*TASK BRIEF*
Each line that contains the string "with" counts once; report how many such lines appear in the data, as a number only.

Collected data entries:
####################

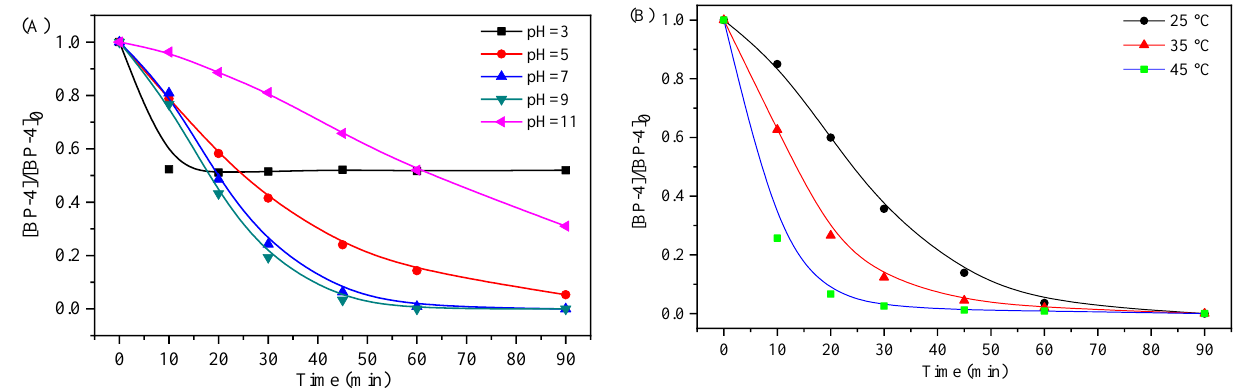
Figure 2. Effect of initial solution pH ( A ) and temperature ( B ) on BP-4 removal by Fe(VI) (experi- mental conditions: [BP-4] 0 = 5 mg/L; T = 25.0 °C for pH (initial pH 7.0 ± 0.2 for temperature); [Fe(VI)] 0 :[BP-4] 0 = 100:1; reaction time = 90 min).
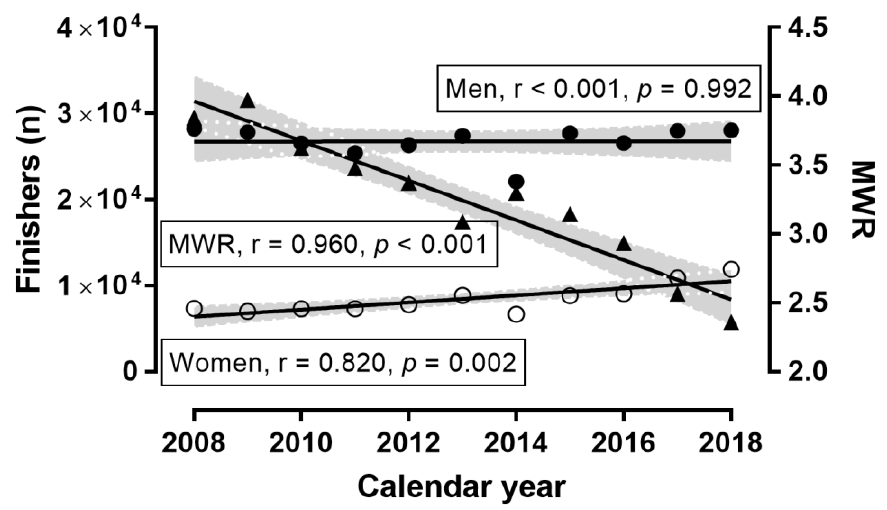
Figure 1. Number of finishers by sex and calendar year. Note: MWR = men-to-women ratio; shadowed areas denote 95% confidence intervals; = women, ⚫ = men. (cid:35)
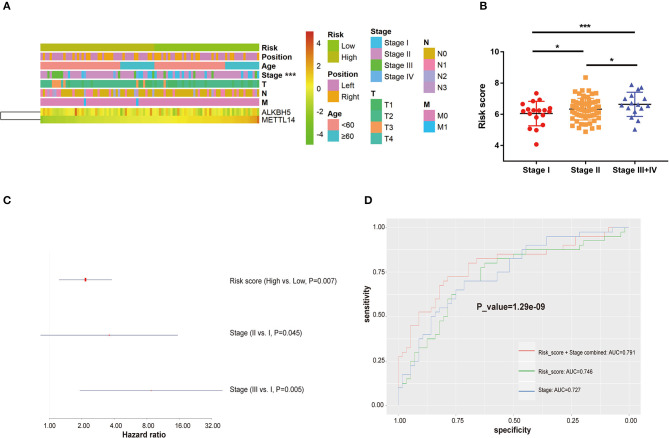
The relation between risk score and clinicopathological characteristics in TNBC. (A) The heatmap of risk distribution in TNBC patients with varied clinicopathological characteristics. (B) The comparison of risk score among patients with different TNM stages (Stage I+II vs. Stage III+IV). (C) Multivariate Cox regression analysis of the association between clinicopathological factors (risk score and stage) and overall survival of patients. (D) ROC curves comparing predictive sensitivity and specificity between the risk score and stage system. ROC: receiver operating characteristic. AUC, area under the curve. *P < 0.05, ***P < 0.001.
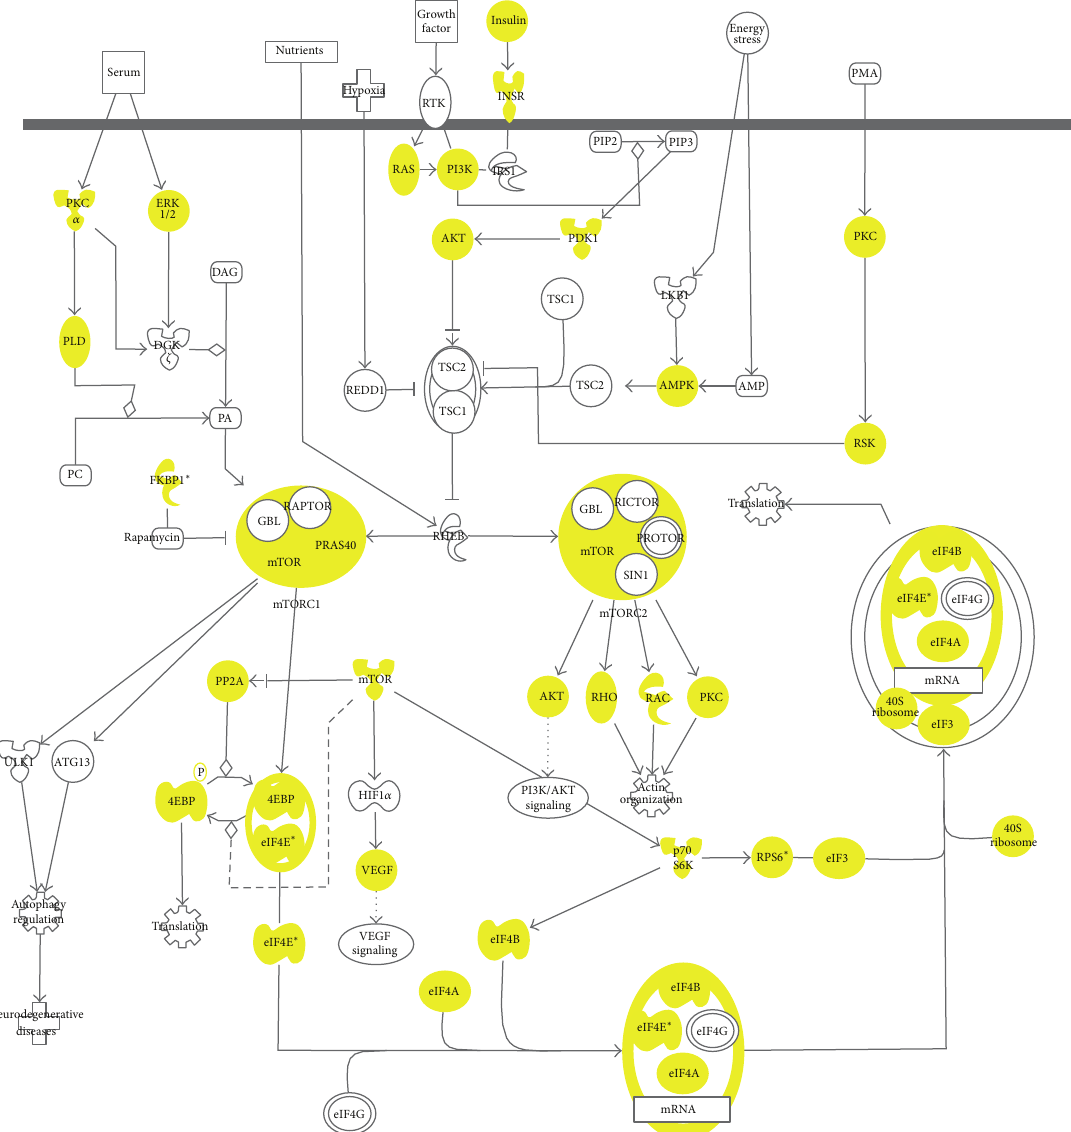
Figure 6: The PI3K/AKT/mTOR pathway as adapted from Ingenuity Pathway Analysis (IPA) database. The highlighted proteins in yellow depict our identified proteins from our 2D-LC-MS/MS analysis. A total of 79 proteins from our identified dataset from our 2D-LC-MS/MS are associated with this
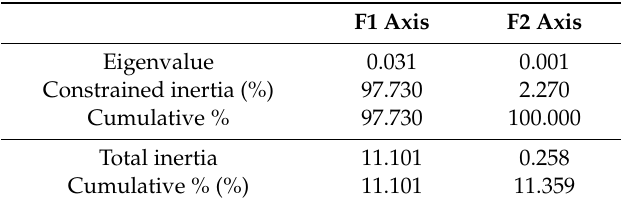
Table 2. Eigenvalues and percentages of inertia (redundancy analysis).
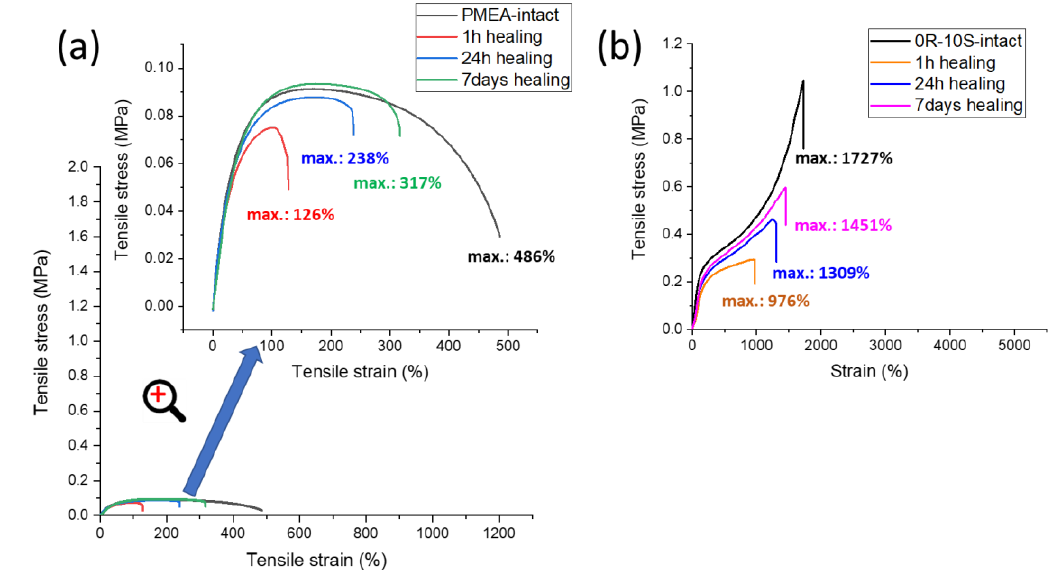
Figure 10. Self-healing of clay-free polyMEA-based super-elastomers tested by means of tensile experiments: ( a ) neat polyMEA; ( b ) poly(MEA-co-10%SMA).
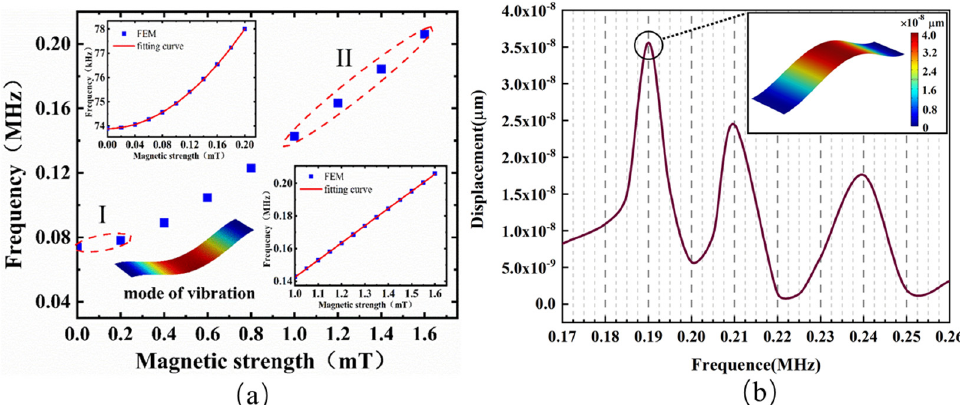
Figure 4. ( a ) Resonance frequency versus external magnetic field in the range of 1–1.6 mT. The inset shows the nonlinear change at 0–0.2 mT (I) and the linear change at 1–1.6 mT (II); ( b ) amplitude versus frequency for graphene resonator when the magnetic field was 1.4 mT. (Inset) Free vibration mode shapes of graphene sheets.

####################

*RESPONSE AREA*
2